POSTED: 7:46 p.m. HST, May 6, 2012
LAST UPDATED: 5:34 a.m. HST, May 7, 2012
An international team led by University of Hawaii Cancer Center researcher Haining Yang has identified a protein known as HMGB1 as a critical link in the development of malignant mesothelioma, one of the deadliest forms of cancer.
The findings were published in the current issue of the online journal "Cancer Research."
Mesothelioma has been linked to occupational and environmental exposure to asbestos and the naturally occurring mineral fiber erionite. The average survival for those diagnosed with the disease is less than one year, in part because the cancer is highly aggressive and resistant to current treatments, and partly because it is usually diagnoses it its late states.
HMGB1, a "damage-associated molecular pattern" protein, had been previously associated with the transformation of mesothelial cells.
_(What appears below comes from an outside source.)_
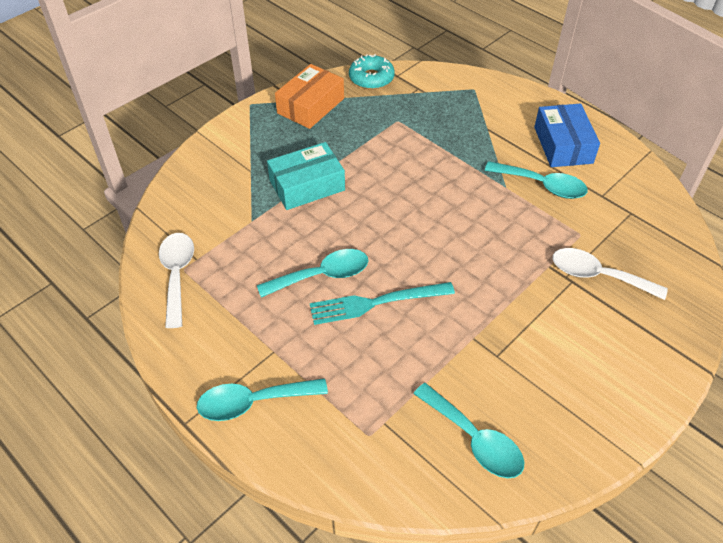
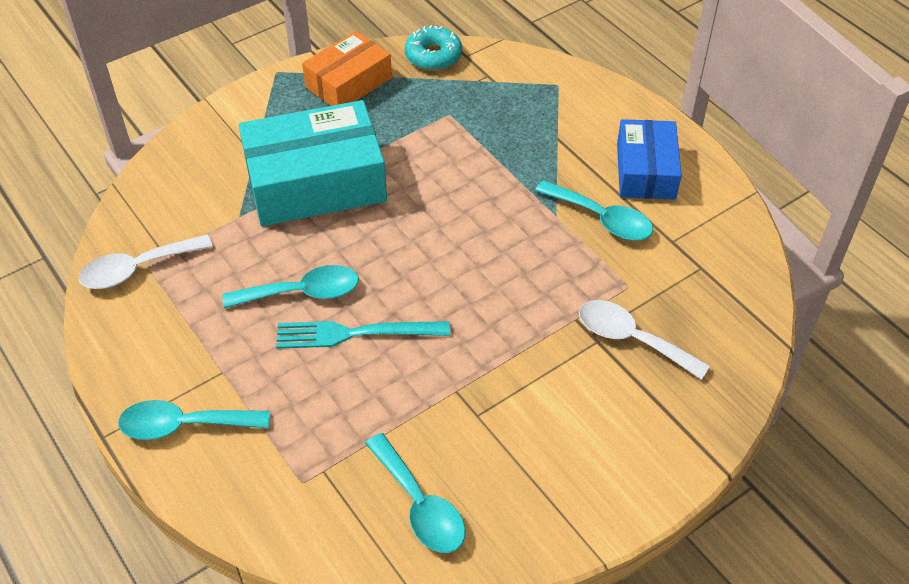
camera: 10 degrees right, 0 degrees up
white spoon [159,233,194,328] -> white spoon turned 120 degrees counterclockwise [79,234,213,289]
turquoise box [267,142,345,210] -> turquoise box [239,100,387,226], size x1.64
The new study outlines the specific role HMGB1 plays in the growth and development of malignant mesothelioma.
The new findings have been welcomed as a important step in improving the prospects for early detection of mesothelioma and developing strategies for prevention.
The study included investigators from the University of Hawaii Cancer Center, the John A. Burns School of Medicine, the San Raffaele University and Research Institute in Milan, the National Institutes for Health in Bethesda and the New York University School of Medicine.